#### Work item
A complete, exact copy of the records is needed here.

*****

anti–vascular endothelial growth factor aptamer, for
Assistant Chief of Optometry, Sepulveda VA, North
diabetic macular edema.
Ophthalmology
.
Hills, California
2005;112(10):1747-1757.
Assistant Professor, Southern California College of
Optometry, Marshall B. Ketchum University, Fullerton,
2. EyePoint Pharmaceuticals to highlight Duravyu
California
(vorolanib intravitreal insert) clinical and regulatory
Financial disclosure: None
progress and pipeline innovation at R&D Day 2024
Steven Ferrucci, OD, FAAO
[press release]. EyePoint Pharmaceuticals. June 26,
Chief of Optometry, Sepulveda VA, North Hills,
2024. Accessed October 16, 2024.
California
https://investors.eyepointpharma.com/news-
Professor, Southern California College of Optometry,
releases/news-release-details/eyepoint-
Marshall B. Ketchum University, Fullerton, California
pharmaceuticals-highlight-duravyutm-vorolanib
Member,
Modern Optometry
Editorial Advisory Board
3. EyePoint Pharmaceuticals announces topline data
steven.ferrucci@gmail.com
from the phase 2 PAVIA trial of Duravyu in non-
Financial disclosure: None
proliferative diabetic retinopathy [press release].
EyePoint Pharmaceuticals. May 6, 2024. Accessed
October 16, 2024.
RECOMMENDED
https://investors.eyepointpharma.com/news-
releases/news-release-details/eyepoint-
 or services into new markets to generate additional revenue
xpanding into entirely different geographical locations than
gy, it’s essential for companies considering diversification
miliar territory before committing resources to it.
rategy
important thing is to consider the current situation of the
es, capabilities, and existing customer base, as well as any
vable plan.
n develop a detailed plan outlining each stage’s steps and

*****

#### Exercise output
anti–vascular endothelial growth factor aptamer, for
Assistant Chief of Optometry, Sepulveda VA, North
diabetic macular edema.
Ophthalmology
.
Hills, California
2005;112(10):1747-1757.
Assistant Professor, Southern California College of
Optometry, Marshall B. Ketchum University, Fullerton,
2. EyePoint Pharmaceuticals to highlight Duravyu
California
(vorolanib intravitreal insert) clinical and regulatory
Financial disclosure: None
progress and pipeline innovation at R&D Day 2024
Steven Ferrucci, OD, FAAO
[press release]. EyePoint Pharmaceuticals. June 26,
Chief of Optometry, Sepulveda VA, North Hills,
2024. Accessed October 16, 2024.
California
https://investors.eyepointpharma.com/news-
Professor, Southern California College of Optometry,
releases/news-release-details/eyepoint-
Marshall B. Ketchum University, Fullerton, California
pharmaceuticals-highlight-duravyutm-vorolanib
Member,
Modern Optometry
Editorial Advisory Board
3. EyePoint Pharmaceuticals announces topline data
steven.ferrucci@gmail.com
from the phase 2 PAVIA trial of Duravyu in non-
Financial disclosure: None
proliferative diabetic retinopathy [press release].
EyePoint Pharmaceuticals. May 6, 2024. Accessed
October 16, 2024.
RECOMMENDED
https://investors.eyepointpharma.com/news-
releases/news-release-details/eyepoint-
 or services into new markets to generate additional revenue
xpanding into entirely different geographical locations than
gy, it’s essential for companies considering diversification
miliar territory before committing resources to it.
rategy
important thing is to consider the current situation of the
es, capabilities, and existing customer base, as well as any
vable plan.
n develop a detailed plan outlining each stage’s steps and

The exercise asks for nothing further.